DIRETTORE RESPONSABILE FRANCESCO CARRASSI

15 Ottobre 2025

Elezioni Toscana, la partita per la costruzione della nuova giunta è aperta

AGIPRESS – Firenze – Chiuse le elezioni regionali, è tempo di trattative per la nuova giunta toscana. Il Partito Democratico, che ha ridotto il proprio gruppo consiliare da 22 a 15 eletti, si ritrova diviso in due blocchi di pari forza: riformisti e schleiniani, con il governatore Eugenio Giani nel ruolo di ago della bilancia. Tra i riformisti spiccano nomi come Barnini, Dika, Marras, Mazzeo, Puppa, Vannucci e l’ex sindaco di Prato Matteo Biffoni, recordman di preferenze con oltre 22mila voti, ma senza un ruolo certo in giunta. Dika, invece, potrebbe ottenere un incarico politico più che amministrativo.

Sul fronte schleiniano, pesano i tre nomi “blindati” nel listino bloccato – Melio, Querci e Lorenzetti – affiancati da Bezzini, Boni, Franchi, Nardini e Puppa. Le indiscrezioni indicano due figure praticamente certe in giunta: Monia Monni, pronta a un ritorno come assessora esterna, e Cristina Manetti, ex capo di gabinetto di Giani, destinata a un assessorato (forse alla Cultura) in rappresentanza dell’area riformista pratese.

La promozione di Manetti potrebbe segnare la strada di Stefania Saccardi, leader di Italia Viva. Per lei l’ipotesi della presidenza del Consiglio regionale, ruolo che le consentirebbe di restare protagonista. Non manca l’attenzione verso il mondo sindacale. In maggioranza anche Irene Galletti (M5S), alla prima esperienza di governo. Quanto alla sinistra di Avs, la rappresentanza dovrebbe spettare ai Verdi, con l’ipotesi di Andrea Fallani, sindaco di Sesto Fiorentino, come assessore della costa, data la mancata presenza di Livorno nella mappa politica della nuova giunta.

Infine, restano da definire gli equilibri interni al Pd.

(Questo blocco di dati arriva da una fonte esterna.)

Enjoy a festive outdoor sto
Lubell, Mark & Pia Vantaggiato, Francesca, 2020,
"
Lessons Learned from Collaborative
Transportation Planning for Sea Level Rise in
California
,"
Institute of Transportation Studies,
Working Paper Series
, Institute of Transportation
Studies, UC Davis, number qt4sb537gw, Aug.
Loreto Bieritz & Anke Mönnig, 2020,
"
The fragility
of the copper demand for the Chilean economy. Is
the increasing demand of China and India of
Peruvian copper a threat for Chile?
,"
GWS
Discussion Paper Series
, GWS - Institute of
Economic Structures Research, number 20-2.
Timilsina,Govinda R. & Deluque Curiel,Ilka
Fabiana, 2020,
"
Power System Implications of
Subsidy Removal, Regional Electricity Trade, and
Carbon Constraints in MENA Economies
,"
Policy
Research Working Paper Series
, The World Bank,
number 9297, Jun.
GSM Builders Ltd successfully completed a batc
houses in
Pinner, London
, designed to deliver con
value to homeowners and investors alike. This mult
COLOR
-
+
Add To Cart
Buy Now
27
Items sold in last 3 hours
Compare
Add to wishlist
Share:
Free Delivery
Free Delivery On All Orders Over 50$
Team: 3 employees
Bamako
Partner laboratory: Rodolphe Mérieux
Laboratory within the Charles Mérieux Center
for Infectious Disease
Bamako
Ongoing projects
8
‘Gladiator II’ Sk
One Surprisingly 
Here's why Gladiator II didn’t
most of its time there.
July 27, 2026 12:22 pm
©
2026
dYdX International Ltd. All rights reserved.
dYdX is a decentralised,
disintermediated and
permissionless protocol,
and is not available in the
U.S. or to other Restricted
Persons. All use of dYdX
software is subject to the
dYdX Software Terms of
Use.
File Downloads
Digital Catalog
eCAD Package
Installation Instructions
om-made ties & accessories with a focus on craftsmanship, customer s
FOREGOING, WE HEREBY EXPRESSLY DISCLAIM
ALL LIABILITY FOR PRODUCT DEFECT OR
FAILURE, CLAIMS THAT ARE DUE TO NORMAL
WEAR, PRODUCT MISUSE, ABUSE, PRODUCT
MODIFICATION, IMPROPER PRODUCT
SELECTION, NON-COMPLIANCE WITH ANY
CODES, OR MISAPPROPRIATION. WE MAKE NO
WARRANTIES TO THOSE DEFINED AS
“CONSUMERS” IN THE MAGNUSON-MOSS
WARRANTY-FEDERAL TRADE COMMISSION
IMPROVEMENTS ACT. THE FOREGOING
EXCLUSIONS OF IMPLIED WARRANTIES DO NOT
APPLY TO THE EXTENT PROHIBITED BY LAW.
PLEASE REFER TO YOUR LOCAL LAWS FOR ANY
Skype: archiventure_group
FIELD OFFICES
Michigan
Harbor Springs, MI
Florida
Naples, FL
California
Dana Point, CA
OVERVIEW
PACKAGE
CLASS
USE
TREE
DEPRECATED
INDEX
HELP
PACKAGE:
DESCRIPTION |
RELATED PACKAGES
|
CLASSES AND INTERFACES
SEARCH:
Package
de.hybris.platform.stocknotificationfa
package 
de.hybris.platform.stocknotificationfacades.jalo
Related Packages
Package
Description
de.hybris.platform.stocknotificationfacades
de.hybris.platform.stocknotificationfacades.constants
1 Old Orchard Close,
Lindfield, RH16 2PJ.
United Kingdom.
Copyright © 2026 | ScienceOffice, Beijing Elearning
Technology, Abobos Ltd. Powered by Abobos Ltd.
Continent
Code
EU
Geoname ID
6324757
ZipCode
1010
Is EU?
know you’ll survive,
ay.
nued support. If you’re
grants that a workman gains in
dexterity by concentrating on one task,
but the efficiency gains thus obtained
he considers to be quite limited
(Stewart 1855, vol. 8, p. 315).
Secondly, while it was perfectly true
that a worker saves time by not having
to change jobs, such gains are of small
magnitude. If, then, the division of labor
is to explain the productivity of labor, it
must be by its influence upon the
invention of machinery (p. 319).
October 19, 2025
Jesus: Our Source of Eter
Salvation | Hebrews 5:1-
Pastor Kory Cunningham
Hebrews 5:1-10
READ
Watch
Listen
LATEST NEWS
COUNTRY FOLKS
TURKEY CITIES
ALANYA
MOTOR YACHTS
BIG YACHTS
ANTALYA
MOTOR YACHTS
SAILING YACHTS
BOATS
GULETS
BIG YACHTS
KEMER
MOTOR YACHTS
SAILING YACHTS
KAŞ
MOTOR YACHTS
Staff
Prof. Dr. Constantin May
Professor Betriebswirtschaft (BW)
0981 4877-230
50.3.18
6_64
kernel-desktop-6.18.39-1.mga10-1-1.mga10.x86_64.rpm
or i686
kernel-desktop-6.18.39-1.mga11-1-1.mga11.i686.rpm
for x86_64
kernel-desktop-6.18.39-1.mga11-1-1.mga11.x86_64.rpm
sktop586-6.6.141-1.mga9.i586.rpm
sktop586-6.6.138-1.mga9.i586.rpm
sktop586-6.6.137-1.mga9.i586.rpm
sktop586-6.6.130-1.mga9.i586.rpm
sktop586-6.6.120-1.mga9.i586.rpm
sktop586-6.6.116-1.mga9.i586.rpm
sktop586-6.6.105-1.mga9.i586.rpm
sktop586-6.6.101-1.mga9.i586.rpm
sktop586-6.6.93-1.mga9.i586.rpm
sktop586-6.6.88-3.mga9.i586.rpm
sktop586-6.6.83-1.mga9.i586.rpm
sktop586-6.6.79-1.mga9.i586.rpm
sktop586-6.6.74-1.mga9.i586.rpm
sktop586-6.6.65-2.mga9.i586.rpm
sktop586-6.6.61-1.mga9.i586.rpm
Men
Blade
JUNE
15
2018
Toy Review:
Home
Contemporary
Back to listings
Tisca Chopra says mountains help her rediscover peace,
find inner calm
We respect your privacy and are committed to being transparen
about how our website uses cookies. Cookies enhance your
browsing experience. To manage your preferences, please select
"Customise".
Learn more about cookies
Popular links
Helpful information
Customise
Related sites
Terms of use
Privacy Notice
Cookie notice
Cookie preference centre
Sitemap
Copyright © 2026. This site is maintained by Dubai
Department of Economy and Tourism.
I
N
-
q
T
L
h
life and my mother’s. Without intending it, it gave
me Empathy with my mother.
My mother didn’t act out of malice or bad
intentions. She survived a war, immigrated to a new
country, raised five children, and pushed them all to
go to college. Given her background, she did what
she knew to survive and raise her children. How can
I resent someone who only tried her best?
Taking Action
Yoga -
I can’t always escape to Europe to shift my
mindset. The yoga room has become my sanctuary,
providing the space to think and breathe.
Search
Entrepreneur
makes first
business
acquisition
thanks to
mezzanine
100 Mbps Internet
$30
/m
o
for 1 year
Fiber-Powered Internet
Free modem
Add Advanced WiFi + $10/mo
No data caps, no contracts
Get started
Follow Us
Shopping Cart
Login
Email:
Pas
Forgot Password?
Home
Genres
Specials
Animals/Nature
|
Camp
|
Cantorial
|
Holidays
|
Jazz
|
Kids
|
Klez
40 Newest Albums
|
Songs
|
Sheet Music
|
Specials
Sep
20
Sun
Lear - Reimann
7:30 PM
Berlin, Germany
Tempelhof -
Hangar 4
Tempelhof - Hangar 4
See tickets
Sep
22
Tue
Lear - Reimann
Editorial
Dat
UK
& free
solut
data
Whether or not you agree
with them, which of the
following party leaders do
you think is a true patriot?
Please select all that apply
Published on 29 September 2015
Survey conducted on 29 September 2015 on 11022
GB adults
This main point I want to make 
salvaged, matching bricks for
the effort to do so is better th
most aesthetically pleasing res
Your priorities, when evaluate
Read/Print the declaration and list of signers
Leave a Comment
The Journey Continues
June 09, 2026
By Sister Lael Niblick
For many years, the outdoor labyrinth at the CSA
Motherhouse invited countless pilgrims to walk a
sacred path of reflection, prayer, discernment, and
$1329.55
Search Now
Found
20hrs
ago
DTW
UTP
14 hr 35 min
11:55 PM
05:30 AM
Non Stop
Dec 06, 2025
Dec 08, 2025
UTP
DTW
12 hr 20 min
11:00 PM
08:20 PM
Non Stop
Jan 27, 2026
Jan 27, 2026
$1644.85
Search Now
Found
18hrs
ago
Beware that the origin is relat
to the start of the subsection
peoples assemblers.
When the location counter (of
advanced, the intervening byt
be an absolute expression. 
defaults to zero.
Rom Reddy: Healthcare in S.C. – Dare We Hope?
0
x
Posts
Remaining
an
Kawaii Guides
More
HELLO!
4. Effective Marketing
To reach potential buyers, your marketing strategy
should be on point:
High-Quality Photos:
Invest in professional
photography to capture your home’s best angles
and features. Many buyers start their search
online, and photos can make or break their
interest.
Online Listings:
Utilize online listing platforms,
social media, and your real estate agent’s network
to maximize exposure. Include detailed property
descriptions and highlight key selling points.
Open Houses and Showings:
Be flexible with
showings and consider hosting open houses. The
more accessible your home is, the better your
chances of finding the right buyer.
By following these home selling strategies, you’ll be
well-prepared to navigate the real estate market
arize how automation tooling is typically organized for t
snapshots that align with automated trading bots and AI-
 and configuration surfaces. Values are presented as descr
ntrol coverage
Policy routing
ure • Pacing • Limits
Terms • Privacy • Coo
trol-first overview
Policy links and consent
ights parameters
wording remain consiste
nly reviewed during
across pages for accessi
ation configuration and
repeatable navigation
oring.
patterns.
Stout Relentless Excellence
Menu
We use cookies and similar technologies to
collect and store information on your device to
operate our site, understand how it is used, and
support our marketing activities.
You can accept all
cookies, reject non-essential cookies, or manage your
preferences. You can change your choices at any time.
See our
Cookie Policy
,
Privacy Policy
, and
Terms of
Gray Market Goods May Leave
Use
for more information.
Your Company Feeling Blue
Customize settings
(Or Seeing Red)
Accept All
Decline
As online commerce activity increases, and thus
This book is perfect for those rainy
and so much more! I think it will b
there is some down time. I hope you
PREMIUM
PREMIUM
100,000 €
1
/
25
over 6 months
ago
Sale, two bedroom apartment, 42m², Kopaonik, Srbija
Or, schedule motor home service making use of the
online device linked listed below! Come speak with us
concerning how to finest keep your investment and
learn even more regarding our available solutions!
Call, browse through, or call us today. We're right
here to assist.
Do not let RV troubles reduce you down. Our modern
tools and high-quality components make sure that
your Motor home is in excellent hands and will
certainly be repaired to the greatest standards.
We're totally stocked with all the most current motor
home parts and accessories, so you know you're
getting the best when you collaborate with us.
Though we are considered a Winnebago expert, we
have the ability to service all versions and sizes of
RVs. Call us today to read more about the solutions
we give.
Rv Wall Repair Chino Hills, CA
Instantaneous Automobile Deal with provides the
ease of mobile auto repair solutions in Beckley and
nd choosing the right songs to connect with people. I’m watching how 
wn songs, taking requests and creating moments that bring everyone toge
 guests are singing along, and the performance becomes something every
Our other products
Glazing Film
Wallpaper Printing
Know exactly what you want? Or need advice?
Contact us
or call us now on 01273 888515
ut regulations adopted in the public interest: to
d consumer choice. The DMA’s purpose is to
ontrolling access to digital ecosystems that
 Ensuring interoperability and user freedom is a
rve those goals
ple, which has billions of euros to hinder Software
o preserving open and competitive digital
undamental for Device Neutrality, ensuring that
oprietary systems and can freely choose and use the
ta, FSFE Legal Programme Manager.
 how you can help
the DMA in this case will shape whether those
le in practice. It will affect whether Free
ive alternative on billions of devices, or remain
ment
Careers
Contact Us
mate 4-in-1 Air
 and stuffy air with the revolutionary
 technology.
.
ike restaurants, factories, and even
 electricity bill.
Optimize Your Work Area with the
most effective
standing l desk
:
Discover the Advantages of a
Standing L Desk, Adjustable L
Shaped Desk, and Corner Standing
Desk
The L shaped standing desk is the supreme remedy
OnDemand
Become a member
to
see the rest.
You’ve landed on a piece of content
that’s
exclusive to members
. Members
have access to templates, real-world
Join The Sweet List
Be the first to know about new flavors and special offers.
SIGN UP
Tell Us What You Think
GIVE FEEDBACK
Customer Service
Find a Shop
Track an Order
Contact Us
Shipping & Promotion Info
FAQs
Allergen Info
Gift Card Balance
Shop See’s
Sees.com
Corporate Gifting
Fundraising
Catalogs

A Pisa, commissariata, il riformista Mazzeo ha contenuto l’avanzata dell’orlandiana Nardini, che difficilmente avrà un ruolo di rilievo. Giani spinge invece per la riconferma degli uscenti Marras e Bezzini, mentre il nome dello schleiniano Filippo Boni resta in sospeso per i delicati equilibri interni e le possibili sostituzioni in Consiglio.

Una partita apertissima, che dovrà definirsi nell’arco di qualche settimana.